We’re all very aware of the pandemic’s impact on how we work, but could it transform how we get paid too? Ken Charman, chief executive at Unilever spin-out uFlexReward, believes so.
Here, he explains why he thinks companies will be “pressing the button on radical changes” this year.
Towards a metered working model
“If we change something as huge as not having to come into the office, are there other aspects of the employer-employee contract we can change that we all thought were fundamental?” Charman asks.
Moving away from the traditional five-day week could be on the cards, he says, as could adopting a system that doesn’t classify work by a profession or a “rigid job description”, but rather by the skills that can be contracted for a particular project. Charman calls this a “metered working model”.
“Metered work is where organisations pay for much shorter time units than the old-fashioned annual salary or a day rate,” he says. “Where everybody, including people already employed by an organisation, has a value that relates to their skills and level of experience of those skills.
‘The idea is to retain talent with critical skills, rather than simply trying to get away with paying as little for labour as possible’
– KEN CHARMAN
“With businesses trying to move away from grade hierarchies and rigid job descriptions, skills will become an essential new commodity in the market for talent.
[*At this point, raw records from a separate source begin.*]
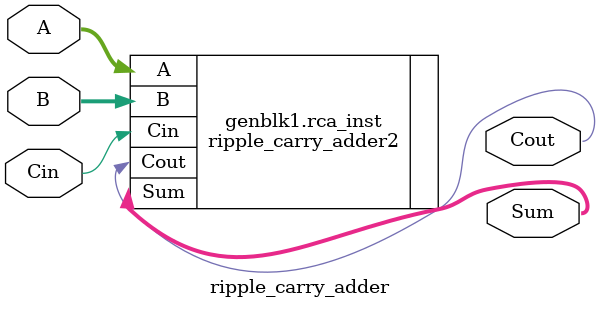
<source format=v>
`include "ripple_carry_adder1.v"
`include "ripple_carry_adder2.v"
`include "ripple_carry_adder3.v"
`include "ripple_carry_adder4.v"
`include "ripple_carry_adder5.v"
`include "ripple_carry_adder6.v"
`include "ripple_carry_adder7.v"
`include "ripple_carry_adder8.v"
`include "ripple_carry_adder9.v"
`include "ripple_carry_adder10.v"
`include "ripple_carry_adder11.v"


module ripple_carry_adder #(parameter N=8,model=2)
  (input [N-1:0] A, B,
  input Cin,
  output [N-1:0] Sum,
  output Cout);
  
  generate
    case(model)
      1:
        begin
          ripple_carry_adder1 #(.N(N)) rca_inst (.A(A),.B(B),.Cin(Cin),.Sum(Sum),.Cout(Cout));
        end
      2:
        begin
          ripple_carry_adder2 #(.N(N)) rca_inst (.A(A),.B(B),.Cin(Cin),.Sum(Sum),.Cout(Cout));
        end
      3:
        begin
          ripple_carry_adder3 #(.N(N)) rca_inst (.A(A),.B(B),.Cin(Cin),.Sum(Sum),.Cout(Cout));
        end
      4:
        begin
          ripple_carry_adder4 #(.N(N)) rca_inst (.A(A),.B(B),.Cin(Cin),.Sum(Sum),.Cout(Cout));
        end
      5:
        begin
          ripple_carry_adder5 #(.N(N)) rca_inst (.A(A),.B(B),.Cin(Cin),.Sum(Sum),.Cout(Cout));
        end
      6:
        begin
          ripple_carry_adder6 #(.N(N)) rca_inst (.A(A),.B(B),.Cin(Cin),.Sum(Sum),.Cout(Cout));
        end
      7:
        begin
          ripple_carry_adder7 #(.N(N)) rca_inst (.A(A),.B(B),.Cin(Cin),.Sum(Sum),.Cout(Cout));
        end
      8:
        begin
          ripple_carry_adder8 #(.N(N)) rca_inst (.A(A),.B(B),.Cin(Cin),.Sum(Sum),.Cout(Cout));
        end
      9:
        begin
          ripple_carry_adder9 #(.N(N)) rca_inst (.A(A),.B(B),.Cin(Cin),.Sum(Sum),.Cout(Cout));
        end
      10:
        begin
          ripple_carry_adder10 #(.N(N)) rca_inst (.A(A),.B(B),.Cin(Cin),.Sum(Sum),.Cout(Cout));
        end
      11:
        begin
          ripple_carry_adder11 #(.N(N)) rca_inst (.A(A),.B(B),.Cin(Cin),.Sum(Sum),.Cout(Cout));
        end
    endcase
    
  endgenerate
  
endmodule
</source>
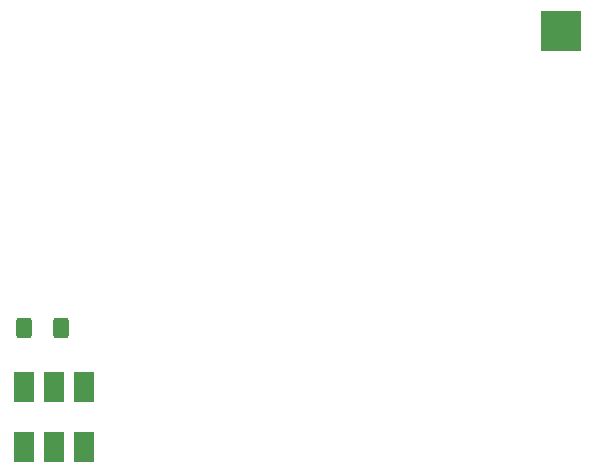
<source format=gbr>
G04 #@! TF.GenerationSoftware,KiCad,Pcbnew,6.0.4-6f826c9f35~116~ubuntu20.04.1*
G04 #@! TF.CreationDate,2022-04-28T21:29:12-04:00*
G04 #@! TF.ProjectId,LWA Active Test 2022,4c574120-4163-4746-9976-652054657374,1.1*
G04 #@! TF.SameCoordinates,Original*
G04 #@! TF.FileFunction,Paste,Top*
G04 #@! TF.FilePolarity,Positive*
%FSLAX46Y46*%
G04 Gerber Fmt 4.6, Leading zero omitted, Abs format (unit mm)*
G04 Created by KiCad (PCBNEW 6.0.4-6f826c9f35~116~ubuntu20.04.1) date 2022-04-28 21:29:12*
%MOMM*%
%LPD*%
G01*
G04 APERTURE LIST*
G04 Aperture macros list*
%AMRoundRect*
0 Rectangle with rounded corners*
0 $1 Rounding radius*
0 $2 $3 $4 $5 $6 $7 $8 $9 X,Y pos of 4 corners*
0 Add a 4 corners polygon primitive as box body*
4,1,4,$2,$3,$4,$5,$6,$7,$8,$9,$2,$3,0*
0 Add four circle primitives for the rounded corners*
1,1,$1+$1,$2,$3*
1,1,$1+$1,$4,$5*
1,1,$1+$1,$6,$7*
1,1,$1+$1,$8,$9*
0 Add four rect primitives between the rounded corners*
20,1,$1+$1,$2,$3,$4,$5,0*
20,1,$1+$1,$4,$5,$6,$7,0*
20,1,$1+$1,$6,$7,$8,$9,0*
20,1,$1+$1,$8,$9,$2,$3,0*%
G04 Aperture macros list end*
%ADD10R,1.651000X2.540000*%
%ADD11R,3.450001X3.450001*%
%ADD12RoundRect,0.250000X0.400000X0.625000X-0.400000X0.625000X-0.400000X-0.625000X0.400000X-0.625000X0*%
G04 APERTURE END LIST*
D10*
G04 #@! TO.C,H1*
X84683600Y-91363800D03*
X82143600Y-91363800D03*
X79603600Y-91363800D03*
X79603600Y-96443800D03*
X82143600Y-96443800D03*
X84683600Y-96443800D03*
G04 #@! TD*
D11*
G04 #@! TO.C,TP2*
X125069600Y-61264800D03*
G04 #@! TD*
D12*
G04 #@! TO.C,R3*
X82703600Y-86410800D03*
X79603600Y-86410800D03*
G04 #@! TD*
M02*

</source>
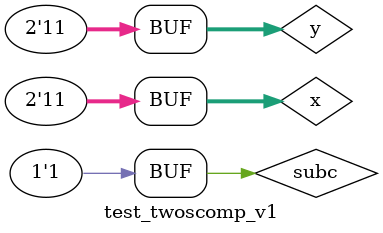
<source format=v>
`timescale 1ns / 1ps


module test_twoscomp_v1;

	// Inputs
	reg [1:0] x;
	reg [1:0] y;
	reg subc;

	// Outputs
	wire s0;
	wire s1;
	wire c2;

	// Instantiate the Unit Under Test (UUT)
	TwosCompl uut (
		.x(x), 
		.y(y), 
		.subc(subc), 
		.s0(s0), 
		.s1(s1), 
		.c2(c2)
	);

	initial begin
		// Initialize Inputs
		x = 2'b11;
		y = 2'b00;
		subc = 0;

		// Wait 100 ns for global reset to finish
		#100;
		x = 2'b11;
		y = 2'b11;
		subc = 0;
		
		#100;
		x = 2'b11;
		y = 2'b11;
		subc = 1;
        
		// Add stimulus here

	end
      
endmodule


</source>
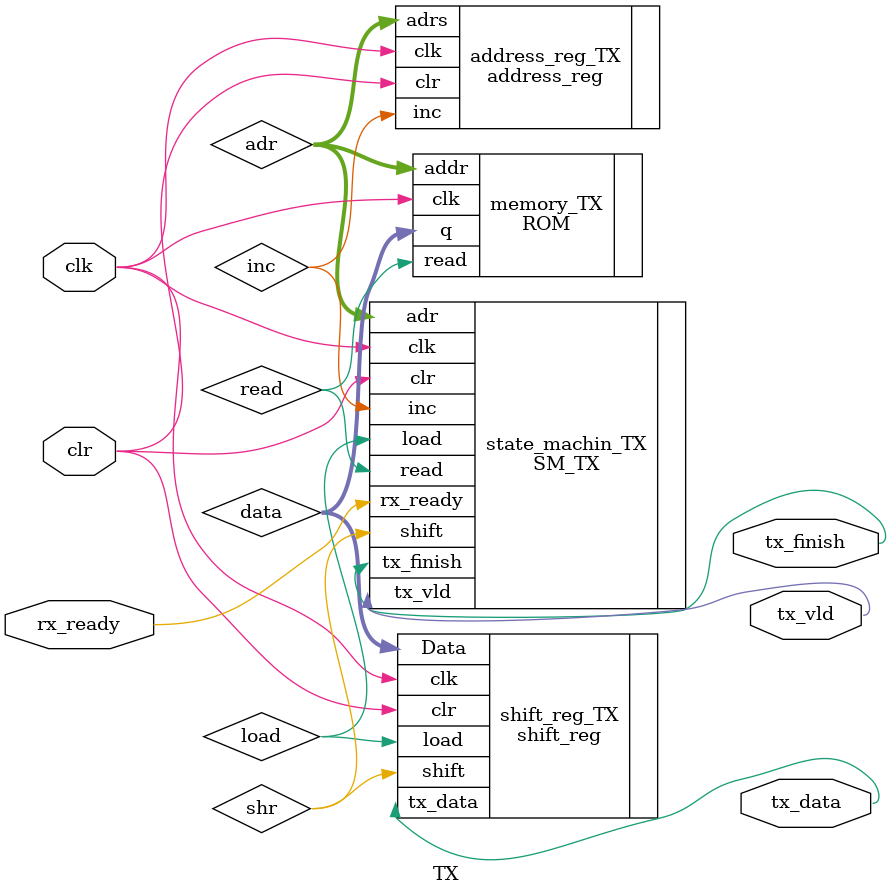
<source format=v>
`timescale 1ns/1ns

module TX (
    output wire tx_data,
    output wire tx_vld,
    output wire tx_finish,
    input wire clk,
    input wire clr,
    input wire rx_ready
);

    wire read, inc, load, shr;  // Internal wires for state machine signals and shift register control
    wire [1:0] adr;             // Address wire for ROM memory
    wire [7:0] data;            // Data wire from ROM memory

    // Instantiate state machine module (SM_TX)
    SM_TX state_machin_TX (
        .read(read),         // Signal to allow the memory to output the data
        .inc(inc),           // Signal to increment to the next memory cell
        .load(load),         // Signal to load data into the shift register
        .shift(shr),         // Signal to shift the data in the shift register
        .tx_vld(tx_vld),     // Signal indicating valid data from TX
        .tx_finish(tx_finish), // Signal indicating completion of data transfer
        .clk(clk),           // Clock input
        .clr(clr),           // Asynchronous clear input
        .rx_ready(rx_ready), // Signal indicating RX is ready to receive data
        .adr(adr)            // Address input for ROM memory
    );

    // Instantiate ROM module (ROM)
    ROM memory_TX (
        .addr(adr),  // Address input for ROM memory
        .read(read), // Signal to allow the memory to output the data
        .clk(clk),   // Clock input
        .q(data)     // Data output from ROM memory
    );

    // Instantiate shift register module (shift_reg)
    shift_reg shift_reg_TX (
        .clk(clk),       // Clock input
        .clr(clr),       // Asynchronous clear input
        .load(load),     // Signal to load data into the shift register
        .shift(shr),     // Signal to shift the data in the shift register
        .Data(data),     // Data input from ROM memory
        .tx_data(tx_data) // Data output for transmission
    );

    // Instantiate address register module (address_reg)
    address_reg address_reg_TX (
        .clk(clk),   // Clock input
        .clr(clr),   // Asynchronous clear input
        .inc(inc),   // Signal to increment to the next memory cell
        .adrs(adr)   // Address output for ROM memory
    );

endmodule

</source>
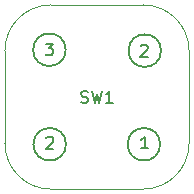
<source format=gbr>
%TF.GenerationSoftware,KiCad,Pcbnew,4.0.5-e0-6337~49~ubuntu16.04.1*%
%TF.CreationDate,2017-01-18T13:46:43-08:00*%
%TF.ProjectId,2x2-Switch-Slide,3278322D5377697463682D536C696465,1.0*%
%TF.FileFunction,Other,Fab,Top*%
%FSLAX46Y46*%
G04 Gerber Fmt 4.6, Leading zero omitted, Abs format (unit mm)*
G04 Created by KiCad (PCBNEW 4.0.5-e0-6337~49~ubuntu16.04.1) date Wed Jan 18 13:46:43 2017*
%MOMM*%
%LPD*%
G01*
G04 APERTURE LIST*
%ADD10C,0.350000*%
%ADD11C,0.200000*%
%ADD12C,0.040640*%
%ADD13C,0.150000*%
G04 APERTURE END LIST*
D10*
D11*
X136754600Y-94208600D02*
G75*
G03X136754600Y-94208600I-1377467J0D01*
G01*
D12*
X143308400Y-90409600D02*
X135508400Y-90409600D01*
X143308400Y-106009600D02*
X135508400Y-106009600D01*
X147208400Y-102109600D02*
X147208400Y-94309600D01*
X131608400Y-102109600D02*
X131608400Y-94309600D01*
X147208400Y-94309600D02*
G75*
G03X143308400Y-90409600I-3900000J0D01*
G01*
X143308400Y-106009600D02*
G75*
G03X147208400Y-102109600I0J3900000D01*
G01*
X131608400Y-102109600D02*
G75*
G03X135508400Y-106009600I3900000J0D01*
G01*
X135508400Y-90409600D02*
G75*
G03X131608400Y-94309600I0J-3900000D01*
G01*
D11*
X144831800Y-94284800D02*
G75*
G03X144831800Y-94284800I-1377467J0D01*
G01*
X136780000Y-102209600D02*
G75*
G03X136780000Y-102209600I-1377467J0D01*
G01*
X144755600Y-102209600D02*
G75*
G03X144755600Y-102209600I-1377467J0D01*
G01*
D13*
X138065067Y-98654362D02*
X138207924Y-98701981D01*
X138446020Y-98701981D01*
X138541258Y-98654362D01*
X138588877Y-98606743D01*
X138636496Y-98511505D01*
X138636496Y-98416267D01*
X138588877Y-98321029D01*
X138541258Y-98273410D01*
X138446020Y-98225790D01*
X138255543Y-98178171D01*
X138160305Y-98130552D01*
X138112686Y-98082933D01*
X138065067Y-97987695D01*
X138065067Y-97892457D01*
X138112686Y-97797219D01*
X138160305Y-97749600D01*
X138255543Y-97701981D01*
X138493639Y-97701981D01*
X138636496Y-97749600D01*
X138969829Y-97701981D02*
X139207924Y-98701981D01*
X139398401Y-97987695D01*
X139588877Y-98701981D01*
X139826972Y-97701981D01*
X140731734Y-98701981D02*
X140160305Y-98701981D01*
X140446019Y-98701981D02*
X140446019Y-97701981D01*
X140350781Y-97844838D01*
X140255543Y-97940076D01*
X140160305Y-97987695D01*
X143720515Y-102560381D02*
X143149086Y-102560381D01*
X143434800Y-102560381D02*
X143434800Y-101560381D01*
X143339562Y-101703238D01*
X143244324Y-101798476D01*
X143149086Y-101846095D01*
X135122686Y-101681019D02*
X135170305Y-101633400D01*
X135265543Y-101585781D01*
X135503639Y-101585781D01*
X135598877Y-101633400D01*
X135646496Y-101681019D01*
X135694115Y-101776257D01*
X135694115Y-101871495D01*
X135646496Y-102014352D01*
X135075067Y-102585781D01*
X135694115Y-102585781D01*
X135049667Y-93686381D02*
X135668715Y-93686381D01*
X135335381Y-94067333D01*
X135478239Y-94067333D01*
X135573477Y-94114952D01*
X135621096Y-94162571D01*
X135668715Y-94257810D01*
X135668715Y-94495905D01*
X135621096Y-94591143D01*
X135573477Y-94638762D01*
X135478239Y-94686381D01*
X135192524Y-94686381D01*
X135097286Y-94638762D01*
X135049667Y-94591143D01*
X143123686Y-93883219D02*
X143171305Y-93835600D01*
X143266543Y-93787981D01*
X143504639Y-93787981D01*
X143599877Y-93835600D01*
X143647496Y-93883219D01*
X143695115Y-93978457D01*
X143695115Y-94073695D01*
X143647496Y-94216552D01*
X143076067Y-94787981D01*
X143695115Y-94787981D01*
M02*

</source>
“A constantly updating catalogue of skills will be matched to a ‘schedule of rates’, essentially a price register for skills that is updated in real time to reflect the spot market for talent and experience, allowing organisations to build small teams of people whose skills between them can complete a project.”
However, Charman emphasises that careful thought and planning is a must: “Given that this shift to the future of work is primarily the result of an 11-month remote working model, implementation could be rushed without going through the appropriate due diligence.
“Just because many were forced to adapt, doesn’t automatically mean these are the right changes to implement. Despite how progressive they may appear, these trends towards performance-related pay systems pose a potential threat to the pursuit of pay equality, as well as raise some serious tax issues.
“For example, if organisations can simply select labour based on the lowest cost to the organisation, how can they ensure an equal representation of women and minorities are applied to each project?”
Can we really ‘work from anywhere’?
While working from home has become the norm for most employees in the past year, some have started to eye up ‘working from anywhere’.
And though businesses are adapting to their staff members’ changing needs, Charman advises against rushing to a new home beyond the big city in the hopes of saving on rent.
It’s important to remember that salary rates are location-dependent, he says, which means they are paid according to local market norms. So, if you decided to move from London city to a more rural area, for example, you might not continue to get paid that London salary even though you’ve stayed in the same job.
“We’ve already seen large organisations like Facebook announce that, although employees can work from home for the next five to 10 years, their salaries are likely to be adjusted in line with the cost of living in an individual’s chosen location,” he says.
“If you can move to a lower price location to do your work, your work can also move to a lower price location, without you. This path will be smoothed by the evolution of ‘schedule of rates skills registers’, where high-level job definitions will be swapped for much more closely defined skills.”
It’s great that more companies are offering the flexibility to work from different places, but employers and employees alike need to pay attention to the negotiation that comes with that, Charman explains.
How we might reward employees of the future
So how can we get the metered working model right? According to Charman, we need to remember what exactly we’re trying to achieve with it: “The intention behind skills-based compensation is to create a more dynamic reward structure.
“The ideas are intended to retain talent with critical skills, rather than simply trying to get away with paying as little for labour as possible.”
Paying ‘skills allowances’ can help. Charman says these would be more closely aligned to variable market rates, encouraging employees to invest in “hot skills” and avoid the trap of allowing their skills to degrade in market value.
“But current HR tech is based on the assumption there are defined jobs, grades and reward levels,” he says. “Moving to a far more complex, flexible, skills-based and highly variable reward framework poses a choice; either go back to the chaos of spreadsheets or invest in a digital total reward system to audit and analyse this new method of remuneration.”